Дунаевский сам поверил, что находится в творческом упадке, и тем самым дал возможность поверить в это другим. Он попал в зависимость от властей. Композитор стал нуждаться в официальном признании, как в защите от сплетен. Он назвал это «некоторыми важными возможностями». В 1947 году неожиданно возник призрак из прошлого.
Его любимый педагог Николай Николаевич Кнорринг, которому он в юности подражал, написал письмо. Несколько недель оно пролежало в секретариате Союза композиторов, прежде чем его доставили по адресу.
Мне в руки попалось письмо, которое Дунаевский написал своему первому учителю, директору частной гимназии Кноррингу. Оно напоминает шифрованную радиограмму секретного агента, который наконец сообщает самые точные тайные сведения.
Было и другое обстоятельство, делающее это письмо нежелательным для всякого другого человека, кроме Дунаевского. Письмо пришло из Парижа летом 1947 года. В 1937 году жену Буденного посадили за то, что она ходила на приемы в иностранные посольства. И в 1947 году письмо прямо из Парижа — из центра белой эмиграции — оставалось опасным. Дунаевский об этом не думал. Он был поразительно нечувствительным в некоторых вопросах — воспитание в местечке дало свои плоды.
Дунаевский был очень смелый человек, по-настоящему он в жизни практически ничего не боялся. И эта его небоязнь доходила до очень странных вещей. Думаю, что его не смутил и приход письма из Парижа. Это было даже романтично.

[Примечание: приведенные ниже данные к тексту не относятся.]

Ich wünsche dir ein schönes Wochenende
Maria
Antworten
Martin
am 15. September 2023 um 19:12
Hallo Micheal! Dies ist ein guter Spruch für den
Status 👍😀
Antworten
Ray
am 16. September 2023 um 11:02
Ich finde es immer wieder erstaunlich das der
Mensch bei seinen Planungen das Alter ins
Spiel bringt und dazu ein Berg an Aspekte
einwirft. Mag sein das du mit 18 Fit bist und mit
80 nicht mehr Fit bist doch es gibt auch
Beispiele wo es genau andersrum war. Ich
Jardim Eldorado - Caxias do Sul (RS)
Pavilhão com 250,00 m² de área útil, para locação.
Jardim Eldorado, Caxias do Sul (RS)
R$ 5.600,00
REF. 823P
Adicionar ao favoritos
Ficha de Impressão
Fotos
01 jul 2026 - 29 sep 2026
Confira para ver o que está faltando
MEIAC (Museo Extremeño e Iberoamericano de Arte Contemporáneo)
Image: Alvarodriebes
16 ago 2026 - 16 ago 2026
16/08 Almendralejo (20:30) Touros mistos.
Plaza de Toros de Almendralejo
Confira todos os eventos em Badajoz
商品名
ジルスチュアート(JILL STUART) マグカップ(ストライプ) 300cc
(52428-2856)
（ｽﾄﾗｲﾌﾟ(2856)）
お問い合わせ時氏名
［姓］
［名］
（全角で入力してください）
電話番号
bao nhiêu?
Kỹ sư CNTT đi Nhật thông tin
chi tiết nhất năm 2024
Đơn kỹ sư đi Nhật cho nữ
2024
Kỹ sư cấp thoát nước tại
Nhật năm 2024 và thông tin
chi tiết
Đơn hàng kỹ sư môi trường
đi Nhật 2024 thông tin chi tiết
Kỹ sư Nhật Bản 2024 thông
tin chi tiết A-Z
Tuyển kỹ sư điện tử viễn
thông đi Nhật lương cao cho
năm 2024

Читая обратный адрес Кнорринга, он смутно представлял себе все, что слышал о Париже, страстно завидовал тем, кто побывал во многих странах.
Судя по письму, несмотря на жалостливый тон, ничего трагического с ним не произошло. Это теперь мы знаем, что советские органы госбезопасности обрабатывали каждого эмигранта в надежде получить от них покаянное письмо о плохой жизни, чтобы потом запустить его в машину официальной пропаганды. Некоторые эмигранты сознательно шли на обман, лишь бы получить право вернуться в СССР. После войны многие думали, что положение изменилось.
Кнорринг сообщил, что подруга школьных лет Исаака, его дочь Ирочка, умерла в 1943 году в Париже от диабета. А затем он ставил в известность, что возвращается в СССР. Где собирается жить, не писал. Место им должны были определить власти. Кнорринг считался врагом. Он служил у Врангеля в чине офицера — преподавателя Морского корпуса в Севастополе и вместе с его войсками бежал из Севастополя в Тунис. В письме Кнорринг хвалил Дунаевского за «Веселых ребят», вскользь польстив самолюбию композитора замечанием, что его песенки из фильма распевает весь Париж. Что такое «весь Париж», Дунаевскому оставалось догадываться самому. То, что Кнорринг решил успокоить Исаака своим известием о том, что они собрались вернуться в СССР, Исаак, может быть, и не понял, но прекрасно поняли бы соответствующие органы, вздумай они перлюстрировать письма композитора. Кнорринг знал, что переписка с ним опасна, поэтому спешил успокоить, что он без пяти минут свой. Сейчас эти письма интересны своим эзоповым языком, к которому в те годы быстро привыкали.